***** EXERCISE DATA
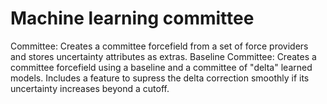 Machine learning committee
=================================================

Committee: Creates a committee forcefield from a set of force providers and stores uncertainty attributes as extras.
Baseline Committee: Creates a committee forcefield using a baseline and a committee of "delta" learned models. Includes a feature to supress the delta correction smoothly if its uncertainty increases beyond a cutoff.  
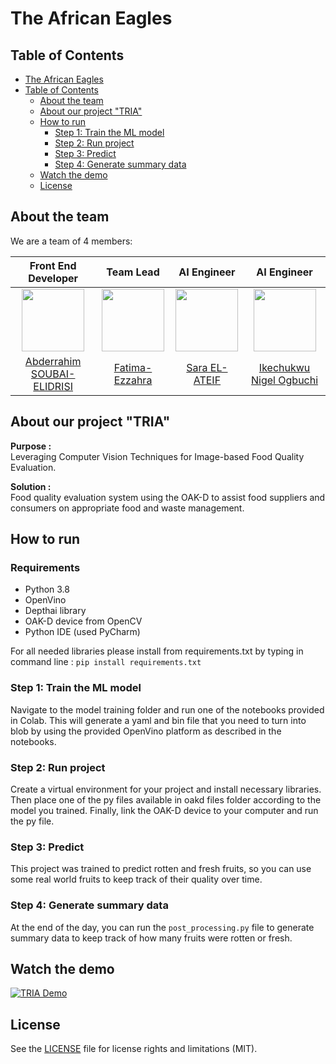 # The African Eagles

## Table of Contents

   * [The African Eagles](#the-african-eagles)
   * [Table of Contents](#table-of-contents)
      * [About the team](#about-the-team)
      * [About our project "TRIA"](#about-our-project-tria)
      * [How to run](#how-to-run)
         * [Step 1: Train the ML model](#step-1-train-the-ml-model)
         * [Step 2: Run project](#step-2-run-project)
         * [Step 3: Predict](#step-3-predict)
         * [Step 4: Generate summary data](#step-4-generate-summary-data)
      * [Watch the demo](#watch-the-demo)
      * [License](#license)

## About the team

We are a team of 4 members:  

| Front End Developer | Team Lead | AI Engineer | AI Engineer |
|:-------------------------:|:-------------------------:|:-------------------------:|:-------------------------:|
|<img src="https://avatars.githubusercontent.com/u/11523791?v=4" width="100px" height="100px"> |  <img src="https://avatars.githubusercontent.com/u/25987558?v=4" width="100px" height="100px"> | <img src="https://avatars2.githubusercontent.com/u/27445092?s=460&u=349cffccfccda38293e4aab20868a77b60079274&v=4" width="100px" height="100px"> | <img src="https://avatars.githubusercontent.com/u/53430747?v=4" width="100px" height="100px">|
|[Abderrahim SOUBAI-ELIDRISI](https://github.com/AbderrahimSoubaiElidrissi)| [Fatima-Ezzahra](https://github.com/Fatiima-Ezzahra) | [Sara EL-ATEIF](https://github.com/elateifsara)| [Ikechukwu Nigel Ogbuchi](https://github.com/Ogbuchi-Ikechukwu) |

## About our project "TRIA"

**Purpose :**  
Leveraging Computer Vision Techniques for Image-based Food Quality Evaluation.

**Solution :**  
Food quality evaluation system using the OAK-D to assist food suppliers and consumers on appropriate food and waste management.

## How to run

### Requirements

- Python 3.8
- OpenVino 
- Depthai library
- OAK-D device from OpenCV
- Python IDE (used PyCharm)

For all needed libraries please install from requirements.txt by typing in command line :
`pip install requirements.txt` 

### Step 1: Train the ML model

Navigate to the model training folder and run one of the notebooks provided in Colab. This will generate a yaml and bin file that you need to turn into blob by using the provided OpenVino platform as described in the notebooks. 

### Step 2: Run project

Create a virtual environment for your project and install necessary libraries. Then place one of the py files available in oakd files folder according to the model you trained. Finally, link the OAK-D device to your computer and run the py file.

### Step 3: Predict

This project was trained to predict rotten and fresh fruits, so you can use some real world fruits to keep track of their quality over time.

### Step 4: Generate summary data

At the end of the day, you can run the `post_processing.py` file to generate summary data to keep track of how many fruits were rotten or fresh.

## Watch the demo

[![TRIA Demo](http://img.youtube.com/vi/3IE6bdrxjSc/0.jpg)](https://youtu.be/3IE6bdrxjSc "TRIA Demo")

## License

See the [LICENSE](https://github.com/The-African-Eagles/back-end/blob/main/LICENSE) file for license rights and limitations (MIT).
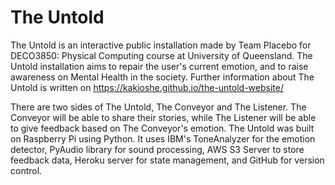# The Untold 

The Untold is an interactive public installation made by Team Placebo for DECO3850: Physical Computing course
at University of Queensland. The Untold installation aims to repair the user's current emotion, and to raise
awareness on Mental Health in the society.
Further information about The Untold is written on https://kakioshe.github.io/the-untold-website/

There are two sides of The Untold, The Conveyor and The Listener. The Conveyor will be able to share their stories,
while The Listener will be able to give feedback based on The Conveyor's emotion. The Untold was built on Raspberry Pi
using Python. It uses IBM's ToneAnalyzer for the emotion detector, PyAudio library for sound processing, AWS S3 Server
to store feedback data, Heroku server for state management, and GitHub for version control. 
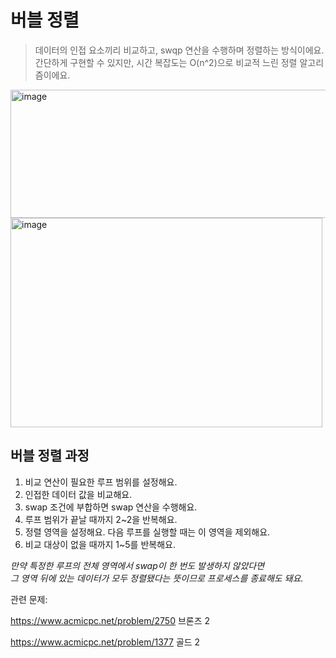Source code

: 버블 정렬
=============
> 데이터의 인접 요소끼리 비교하고, swqp 연산을 수행하며 정렬하는 방식이에요.  
> 간단하게 구현할 수 있지만, 시간 복잡도는 O(n^2)으로 비교적 느린 정렬 알고리즘이에요.
<img width="517" height="205" alt="image" src="https://github.com/user-attachments/assets/6b93e084-ac2f-4e93-9bbd-f353d556a7fa" />

<img width="499" height="335" alt="image" src="https://github.com/user-attachments/assets/bb3e3fdf-7d4b-40bb-831d-591233574676" />

버블 정렬 과정
---------
1. 비교 연산이 필요한 루프 범위를 설정해요.
2. 인접한 데이터 값을 비교해요.
3. swap 조건에 부합하면 swap 연산을 수행해요.
4. 루프 범위가 끝날 때까지 2~2을 반복해요.
5. 정렬 영역을 설정해요. 다음 루프를 실행할 때는 이 영역을 제외해요.
6. 비교 대상이 없을 때까지 1~5를 반복해요.

*만약 특정한 루프의 전체 영역에서 swap이 한 번도 발생하지 않았다면   
그 영역 뒤에 있는 데이터가 모두 정렬됐다는 뜻이므로 프로세스를 종료해도 돼요.*

관련 문제:  

<https://www.acmicpc.net/problem/2750> 브론즈 2  

<https://www.acmicpc.net/problem/1377> 골드 2
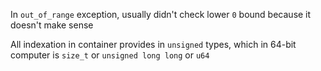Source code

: In `out_of_range` exception, usually didn't check lower `0` bound because it doesn't make sense

All indexation in container provides in `unsigned` types, which in 64-bit computer is `size_t` or `unsigned long long` or `u64`
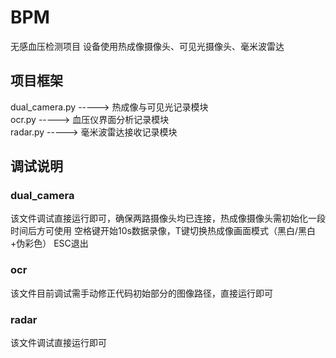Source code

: # BPM
无感血压检测项目
设备使用热成像摄像头、可见光摄像头、毫米波雷达

## 项目框架
dual_camera.py   ----->    热成像与可见光记录模块  
ocr.py           ----->    血压仪界面分析记录模块  
radar.py         ----->    毫米波雷达接收记录模块  

## 调试说明
### dual_camera
该文件调试直接运行即可，确保两路摄像头均已连接，热成像摄像头需初始化一段时间后方可使用
空格键开始10s数据录像，T键切换热成像画面模式（黑白/黑白+伪彩色）
ESC退出

### ocr
该文件目前调试需手动修正代码初始部分的图像路径，直接运行即可

### radar
该文件调试直接运行即可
**********
• **PROBLEM STATEMENT**
Throughout the data above, report every line that contains the string "library".

• **SOLUTION FOR THIS TASK**
- Depthai library
using Python. It uses IBM's ToneAnalyzer for the emotion detector, PyAudio library for sound processing, AWS S3 Server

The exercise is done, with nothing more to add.